Já enterradas de cansaço, no Inter-Cidades, ela pulou com o fecho automático das portas da carruagem, o barulho do papel de embrulho enquanto comíamos pão com chouriço! Levantou-se para ir ao WC, fiquei em mim a vaguear nas recordações á janela, de repente chega um comboio noutra linha em sentido contrário, um som estrépito e altíssimo irrompe-me, e regressa a S. “Ouviste?! Passou um comboio não foi?
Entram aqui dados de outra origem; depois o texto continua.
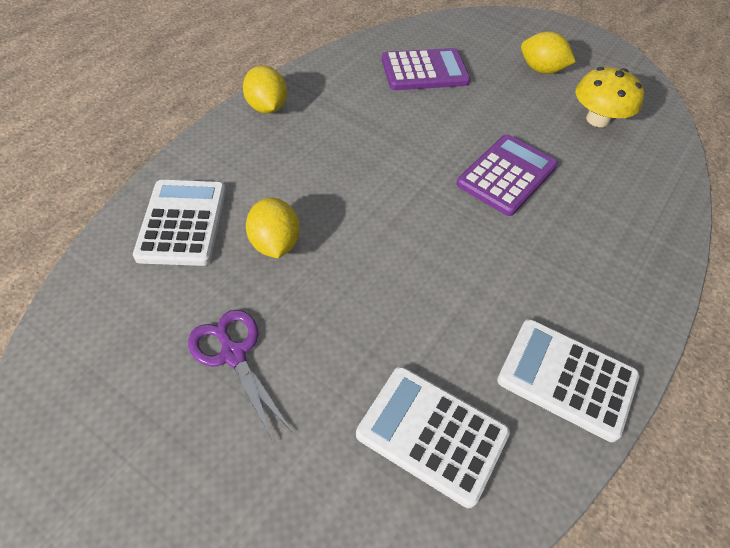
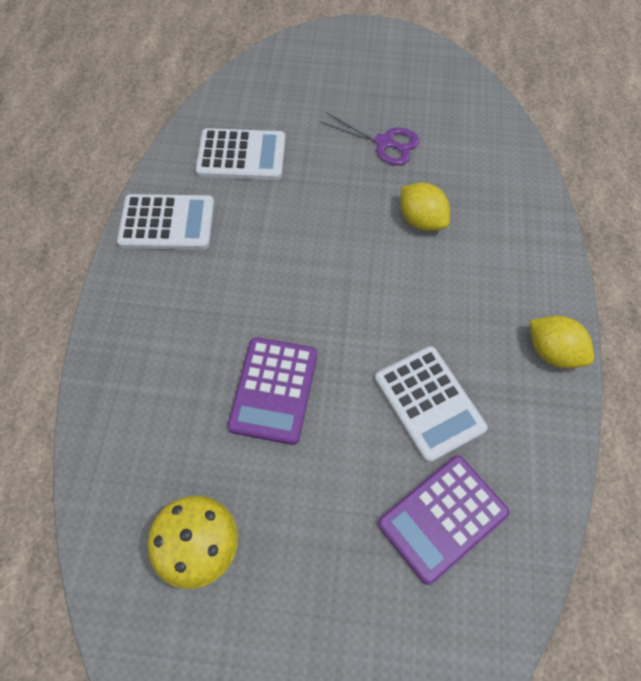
camera: 155 degrees right, 10 degrees up
(182, 223) = (499, 203): white calculator -> white calculator (429, 403)
(541, 70) = (300, 620): yellow lemon -> none

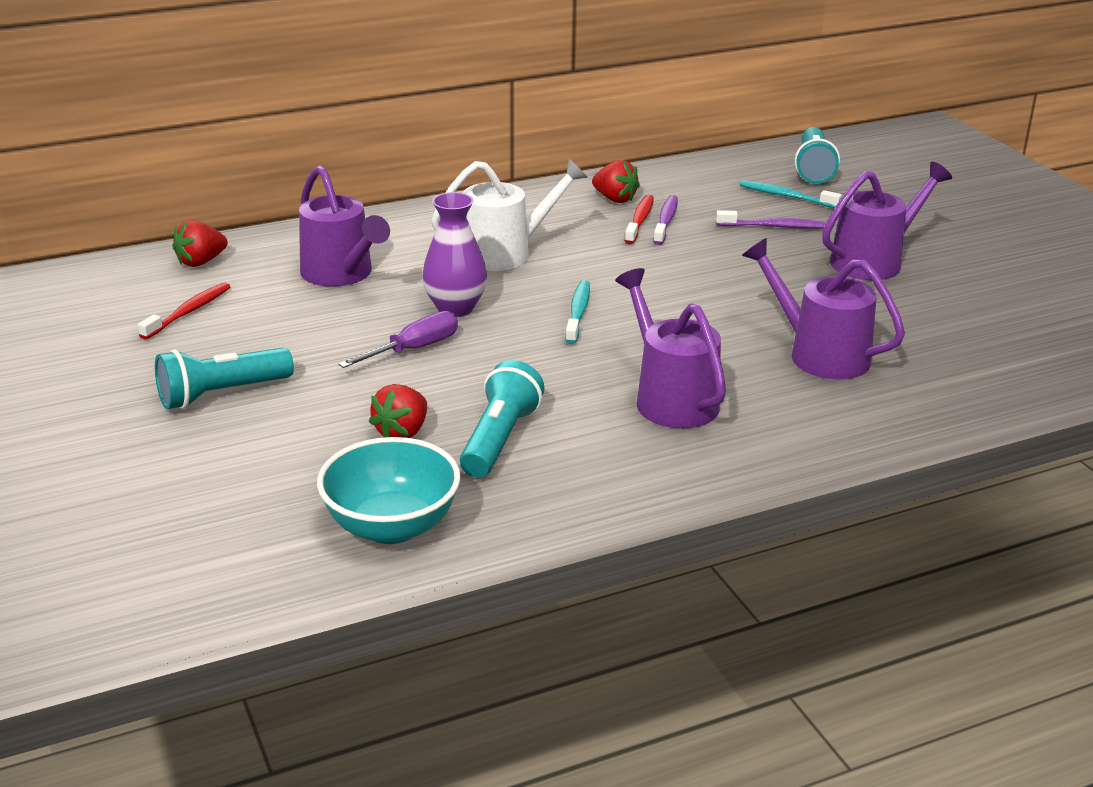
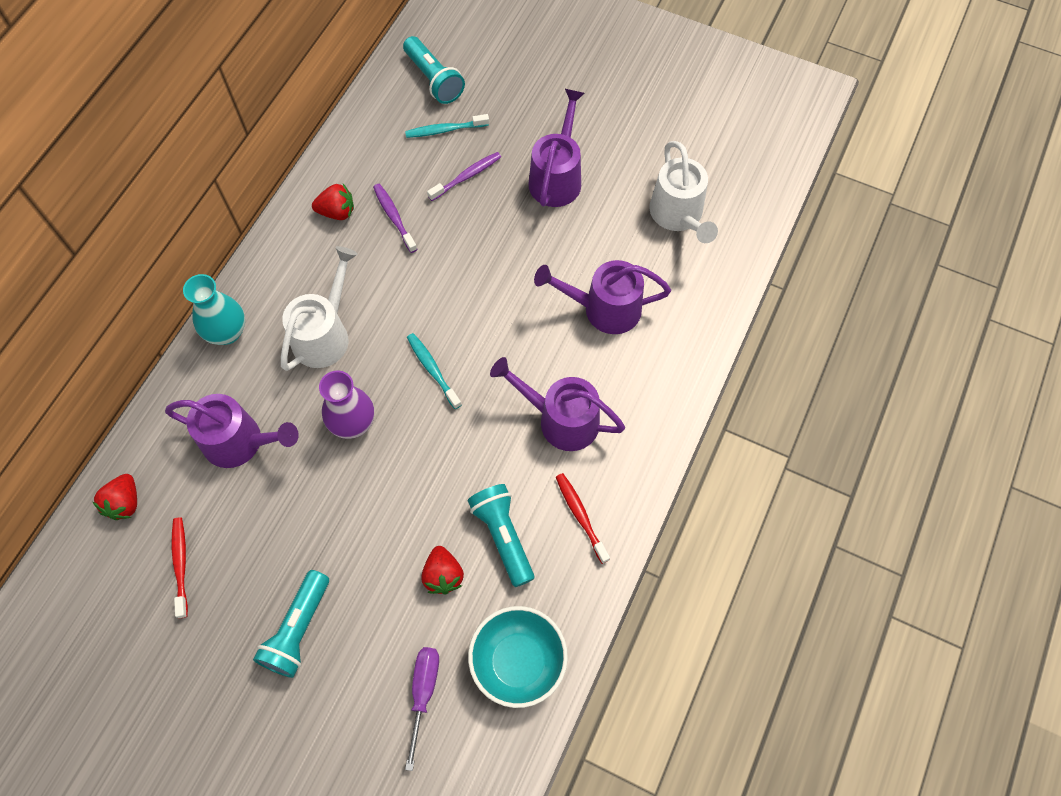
camera: 40 degrees left, 35 degrees up
(413, 349) = (370, 488): purple screwdriver -> purple screwdriver (423, 693)
(421, 218) = (227, 332): none -> turquoise vase
(640, 220) = (377, 228): red toothbrush -> red toothbrush (580, 516)
(993, 335) = (678, 216): none -> white watering can

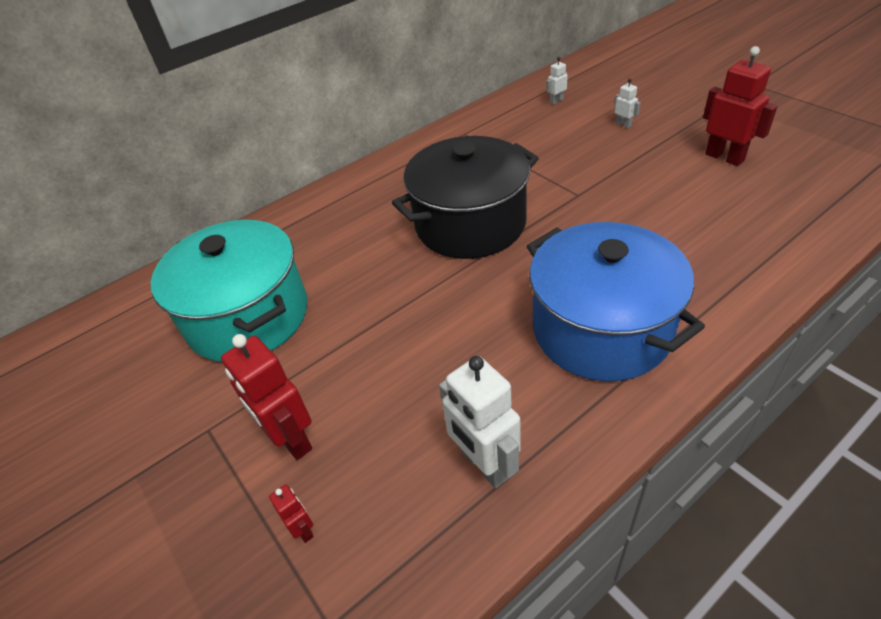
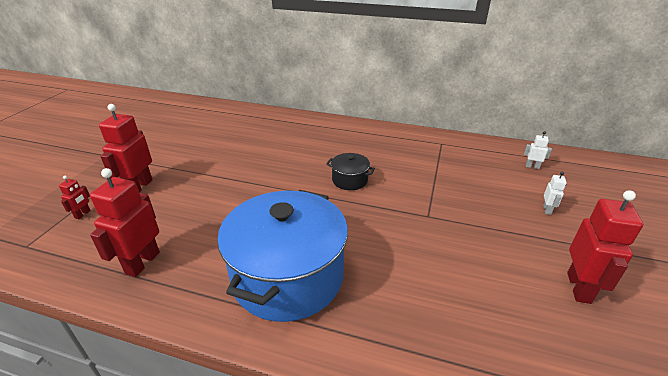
camera: 50 degrees right, 10 degrees down
(248, 316) = (217, 140): turquoise pot -> none
(470, 224) = (349, 180): black pot -> black pot, size x0.43
(484, 465) = (142, 263): white robot -> red robot

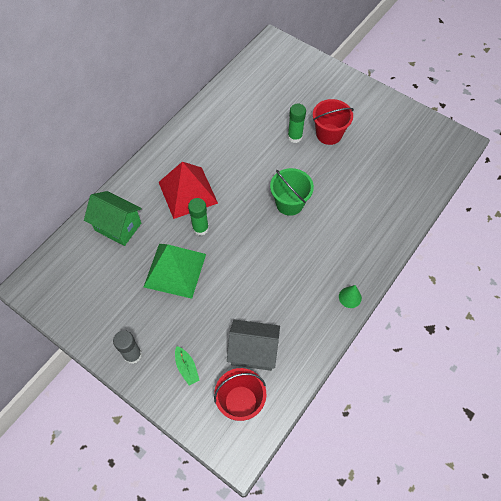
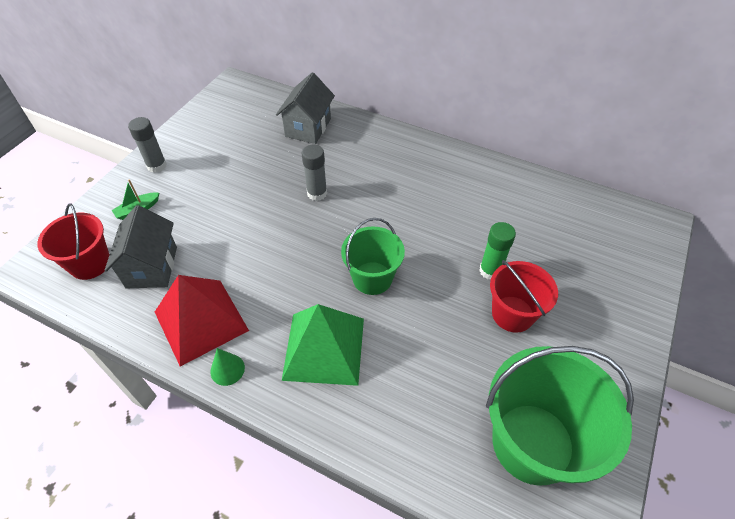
camera: 80 degrees right, 10 degrees down
(118, 227) = (308, 128): green house -> grey house
(175, 270) = (258, 180): green pyramid -> green pyramid (324, 348)
(187, 192) = (365, 174): red pyramid -> red pyramid (201, 321)
(200, 228) = (317, 193): green glue stick -> grey glue stick
(409, 147) = (532, 443): none -> green bucket

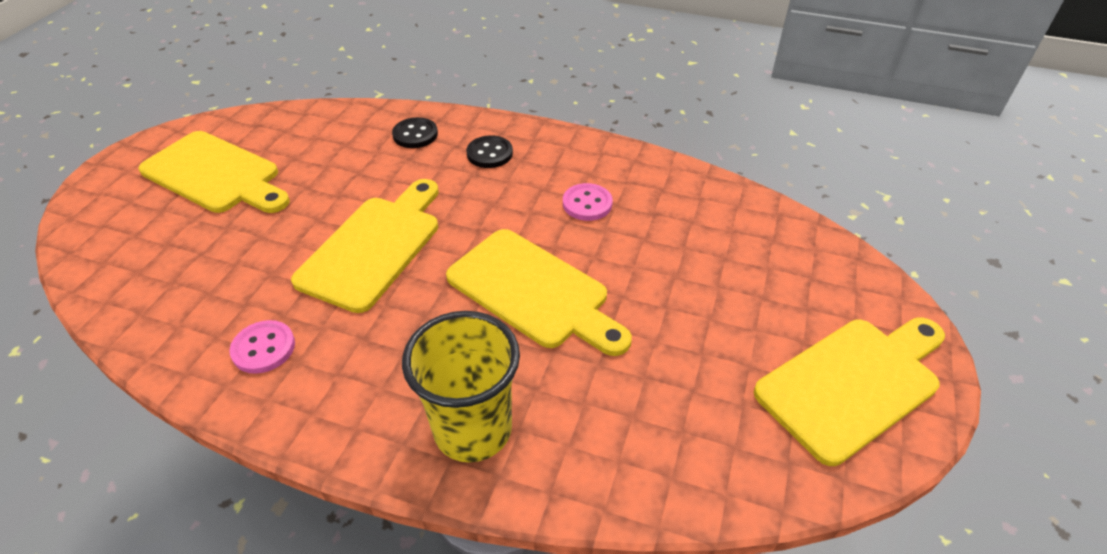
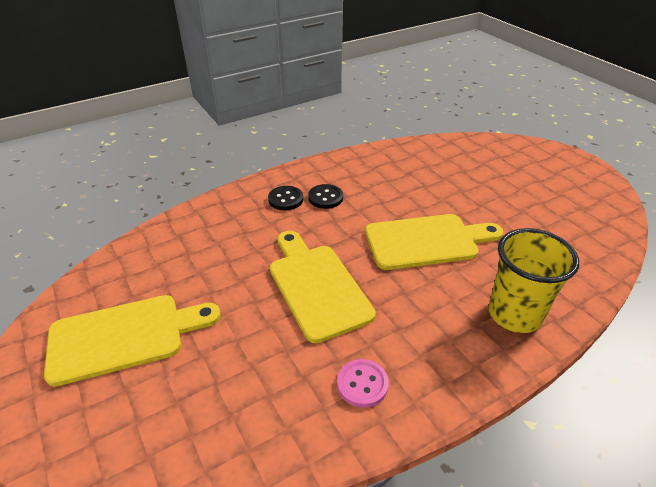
camera: 50 degrees left, 5 degrees down
(415, 134) = (223, 218): black button -> black button (325, 198)
(587, 204) = (375, 189): pink button -> none
(852, 383) = (573, 182): yellow cutting board -> none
Fogo que altoooo!”

Hora de Chegada a Santa Apolónia, e nós FELIZES!

5 comentários:

Isabel Filipe disse...

lindo o teu relato e o acompanhamento que proporcionaste à tua amiga ...

que tudo com ela, tb corra bem


beijinhos

adopcaodosanimais@gmail.com disse...

Mais uma boa experiência!! :-)

confissoesdeumasurda.blogs.sapo.pt

Z disse...

bem, se há coisa que não suporto, é o piar dos passarinhos... :D

estão em todo o lado!! grrrrrrrrr

Inês e Buba disse...

Adorei ler este post!

Começou mal - é sempre assim nestes dias...- mas continuou e acabou muito bem!

Grande dia!!

Parabéns à S.!

Monica Tanaka disse...

Lindo, poético, parece até páginas de um livro. Amei seu relato. Você deve ser de Portugal, sou do Brasil.